A eleição de Collor foi beneficiada pela “cristianização” da candidatura de Ulysses Guimarães. Não se pode dizer exatamente o mesmo do ex-ministro da Fazenda Henrique Meirelles, que era um estranho no ninho peemedebista. Mas a adesão de forças políticas por gravidade no segundo turno foi igualzinha. Outra semelhança é a ausência de uma base parlamentar articulada em termos de coalizão partidária. Na política externa, Collor foi multilateralista, enquanto Bolsonaro é “trumpista”; na política econômica, o ex-presidente transformou seu projeto liberal num estelionato eleitoral, por causa do confisco da poupança, enquanto Bolsonaro promete fazer ajuste fiscal de arrombar, para viabilizar seu programa ultraliberal.
O senso comum aponta para um governo conservador na política e nos costumes, assumidamente de direita do ponto de vista ideológico. Essa é a cara do governo nas redes sociais, escolhidas como terreno mais favorável para o embate com as forças derrotadas na eleição. O novo modelo de comunicação do governo reproduz a estratégia vitoriosa da campanha eleitoral, mas será que vai funcionar? Bolsonaro (PSL) anunciou, por exemplo, que realizará uma live semanal no Facebook para comunicar as ações de governo, repercutindo-a no Twitter. Esse é o padrão do presidente norte-americano Donald Trump. Há um certo desconhecimento de que a comunicação do governo é institucional e dela depende a interação com a sociedade no dia a dia.
Segundo Bolsonaro, “o poder popular não precisa mais de intermediação” e graças a isso manterá uma comunicação direta com os eleitores. Embute a ideia de uma democracia plebiscitária, que não respeita a oposição nem as minorias; com sinal trocado, é o mesmo equívoco de setores de esquerda que defendem a democracia direta, ou seja, a substituição da democracia representativa, a subalternização dos demais poderes constituídos da República, principalmente o Congresso e o Supremo Tribunal Federal (STF). Segundo o analista político Murilo Aragão, esse modelo pode funcionar muito bem enquanto o governo goza de grande popularidade, mas tende a gerar tensões com os grandes meios de comunicação e o sistema político tradicional.

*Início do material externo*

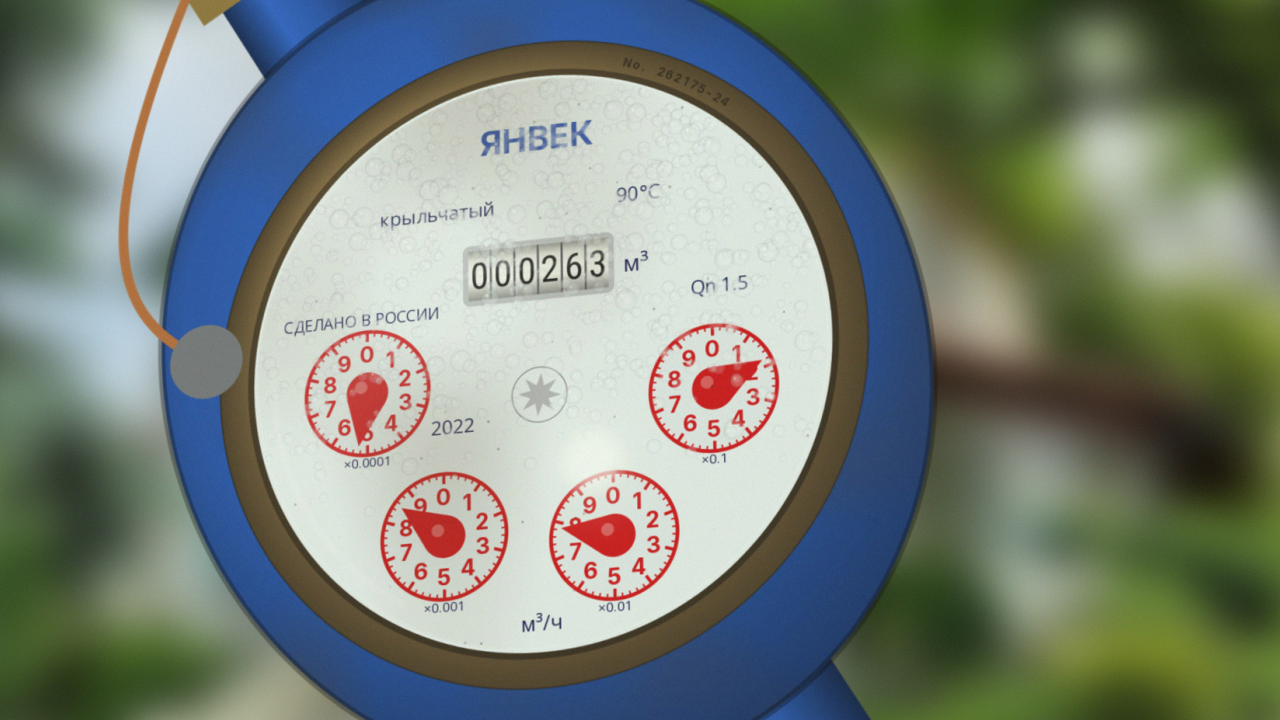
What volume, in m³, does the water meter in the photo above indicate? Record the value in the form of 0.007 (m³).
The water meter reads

“A exploração das redes, assim como certas ações de Bolsonaro, como conceder uma de suas primeiras coletivas de imprensa, após ter vencido a eleição presidencial, em cima de uma prancha de surfe, ou aparecer na semana passada vestindo camisa Nike, ou realizar flexões e praticar tiro em visita à sede do Bope, ajudam a manter a imagem de “mito” e de político “antissistema”, avalia Aragão. Na rotina da administração pública, porém, a vontade política do governante não basta, é preciso ter legitimidade nas ações. Ou seja, é absolutamente necessária uma justa relação entre a chamada ética das convicções, que move os políticos, e a ética da responsabilidade, que pauta a alta burocracia, tensão clássica da democracia. Nesse aspecto, há contradições instaladas no governo que podem ser determinantes para sua imagem futura
Talvez o epicentro dessa contradição já esteja instalado no Itamaraty, onde o novo chanceler Ernesto Araújo surpreende os colegas a cada dia. Toda uma geração de embaixadores está aterrorizada com a possibilidade de deixar os postos e amargar um fim de carreira no ostracismo. Mas essa tensão também ocorre no superministério criado para o ex-juiz federal Sérgio Moro, escalado para combater a corrupção na administração pública e enfrentar o problema do crime organizado. A primeira tarefa do novo ministro da Justiça tem maior caminho andado, por causa da Operação Lava-Jato; a segunda é o grande problema, como está patente no caso do Rio de Janeiro, onde o novo governador Wilson Witzel cedeu às corporações e deu status de secretários ao Chefe da Polícia Civil e ao Comandante da Polícia Militar, jogando por terra o trabalho feito pelos generais interventores para reorganizar o sistema de segurança fluminense.
O maior desafio do governo Bolsonaro, porém, é a gestão da economia. O Orçamento da União de 2019, estimado em R$ 3,381 trilhões, com previsão de crescimento de 2,5% do PIB e com inflação da ordem de 4,25%, engessa o novo governo. O salário-mínimo será reajustado em 5,45%, chegando a R$ 1.006 em 1º de janeiro. Já a taxa básica de juros (Selic) deve fechar 2019 em 8% ao ano e o dólar, em R$ 3,66, de acordo com a estimativa. A previsão de deficit para as contas públicas foi mantida em R$ 139 bilhões, mesmo patamar de 2018, incluído o reajuste de 209 mil servidores civis ativos e 163 mil inativos em 2019. O ministro da Economia, Paulo Guedes, para mexer nisso aí, tem que aprovar a reforma da Previdência a toque de caixa. É aí que entram a política e a necessidade de cortar na própria carne para dar bom exemplo.